We spent a long chunk of time yesterday watching One Battle After Another. It's a movie that's been out for awhile, but only recently free to stream on Amazon Prime. I had forgotten how long it was, but happily, we started it in the late afternoon, not at 7:30 at night.
It wasn't until the later part of the movie, during one of the long (LONG) car chases that I became aware of how long it was taking to finish the movie. It was compelling from the beginning until close to the end, compelling in ways that surprised me.
I was impressed with all the chunks of narrative that did manage to come together. Paul Thomas Anderson deserved those Oscars for best director and best adapted screenplay.

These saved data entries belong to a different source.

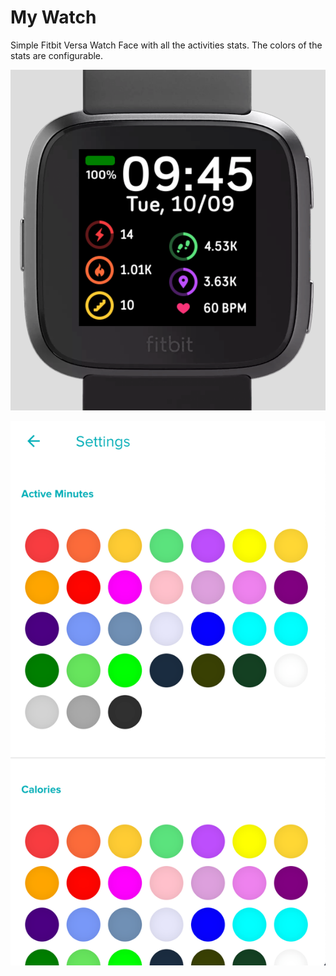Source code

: # My Watch

Simple Fitbit Versa Watch Face with all the activities stats.
The colors of the stats are configurable.

![watchface](/docs/assets/watchface.png)

![settings](/docs/assets/settings.png)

There were moments when I did some math to try to figure out the revolutionary aspect of it all--if the daughter is 16 or 17, then the revolutionaries were active in 2008 or 2009? The planting of bombs in government buildings and calling in bomb threats from a pay phone seemed so 1972 to me, but clearly, that timeline wouldn't work. It was a nebulous revolutionary movement in the movie, so I was willing to suspend my initial disbelief.
There's another revolutionary movement in the movie, and it's the "Latino Harriet Tubman situation." This movie has a lot to say about a great many issues, and one of the disadvantages of a vast movie is that some issues get short shrift. I'd have liked more about all the Latino issues, especially the nods to the sanctuary movement that are hiding there in plain sight for those of us with eyes to see. It's in the storylines about migration where we see revolutionaries who are working for social justice and working against a government that's against the flourishing of all people--unlike the other revolutionaries, the main characters who seem to be just blowing things up for the thrill of it all.
I try very hard not to fault movies or books or TV shows for not being the story that I wish they could have been. In the end, I was happy to have a well-made movie to watch, a movie with much to mull over, a movie worth re-watching, as so few things are deserving of a second look these days.